Time to take recruitment and retention for doctors seriously
The Irish Medical Organisation says that comments from a judge reflect the challenges in recruiting and retaining doctors in Ireland.
The Organisation says that these challenges make things unsafe for patients.
Dr Peadar Gilligan, President of the IMO, said:
“The fact that the President of the High Court, Justice Peter Kelly felt compelled to point out the defective recruitment practices for doctors being appointed to posts in Ireland is a matter of grave concern. That doctors who lack the necessary knowledge and skill to perform safely in their role are being appointed to posts in Irish hospitals is unsafe for patients and unfair on those doctors who find themselves overwhelmed by the expectations of the role.
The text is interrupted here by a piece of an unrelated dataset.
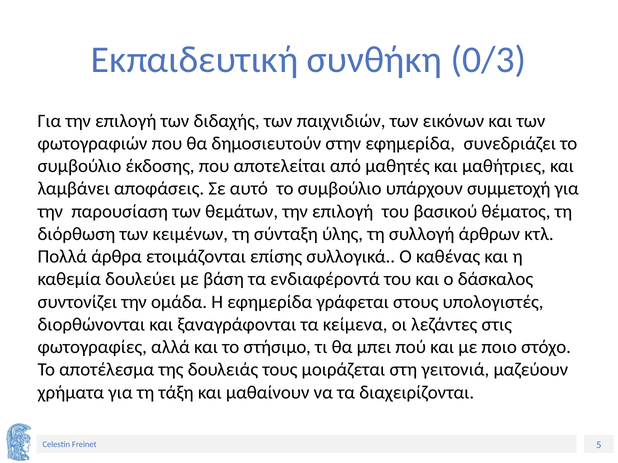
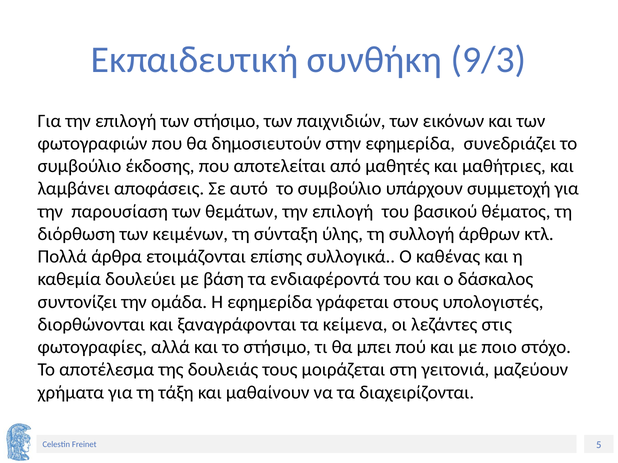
0/3: 0/3 -> 9/3
των διδαχής: διδαχής -> στήσιμο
“The fact that Irish hospitals are having to even consider appointing individuals to roles beyond their level of training or experience is indicative of a health system which is failing to attract and retain experienced and skilled clinicians. This recruitment crisis is as a direct result of the manner in which doctors have been treated in Ireland in the recent past.
“Failing to honour the contracts of NCHDs and failing to pay consultants the same salary for performing the same job has resulted in hospitals being forced to decide between appointing no doctor to a post or accepting a doctor who may not have the necessary training or experience.”
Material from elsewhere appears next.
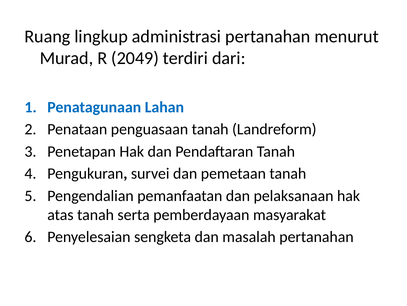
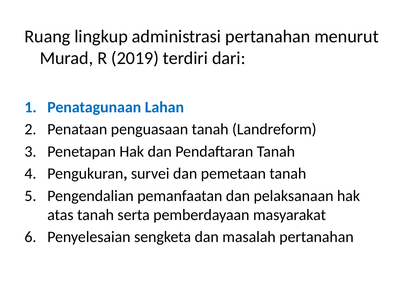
2049: 2049 -> 2019
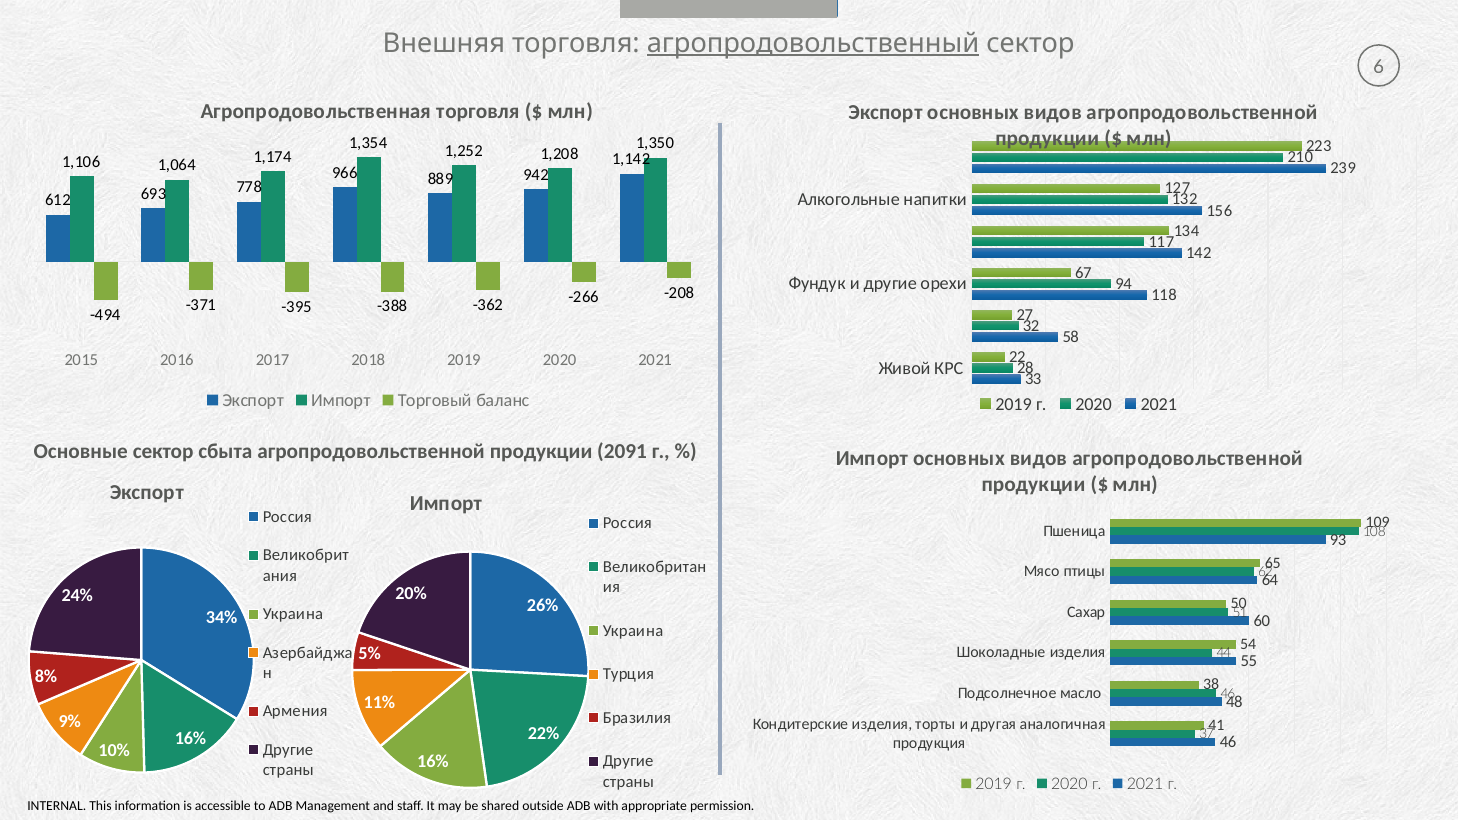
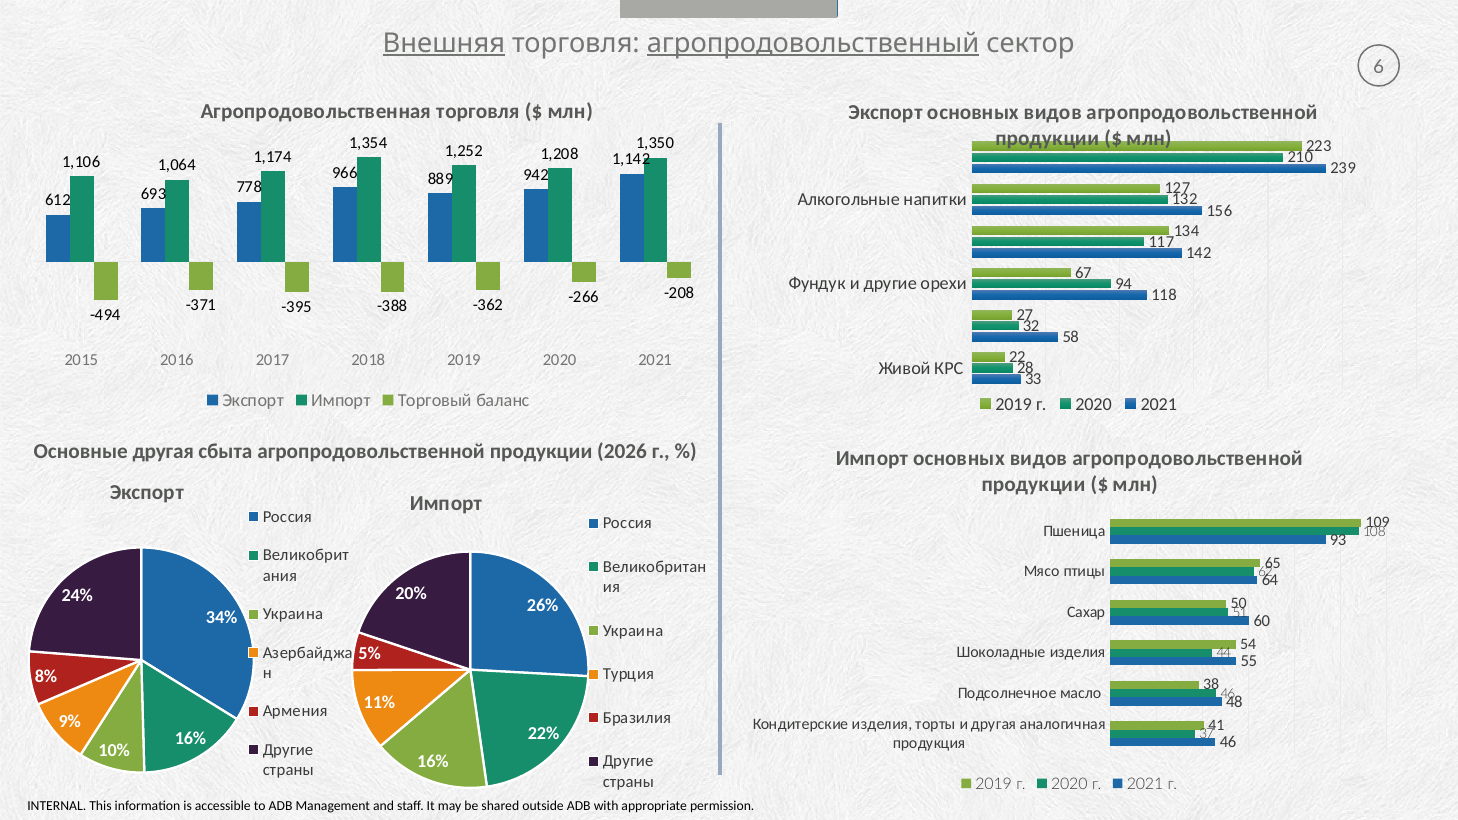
Внешняя underline: none -> present
Основные сектор: сектор -> другая
2091: 2091 -> 2026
Dr Gilligan said that repeated failures in recruitment and retention meant that hospital jobs were going unfilled.
“These failures have resulted in having to appoint in excess of 130 non-specialists to consultant roles and having nearly 500 unfilled consultant posts nationally. The days of hospitals having multiple suitable applicants for all medical posts ended in 2012 with the political decision to cut consultant pay by 30% on top of all the public sector cuts which had already significantly reduced pay and in addition to a breach of contract by the employers side.
“Hospital overcrowding resulting in increased risk for patients and doctors has made Ireland an unattractive place to work as a hospital doctor. Surgeons unable to operate due to theatre closures as a result of insufficient beds, medical specialists unable to admit patients for planned care and emergency medicine specialists having to provide care in dangerously overcrowded departments are all part of the reason we have a recruitment crisis in healthcare in Ireland and unless the necessary solutions are delivered this situation will not improve.
“The time for acknowledging the crisis in medical recruitment has passed we now need the reasons for it addressed.”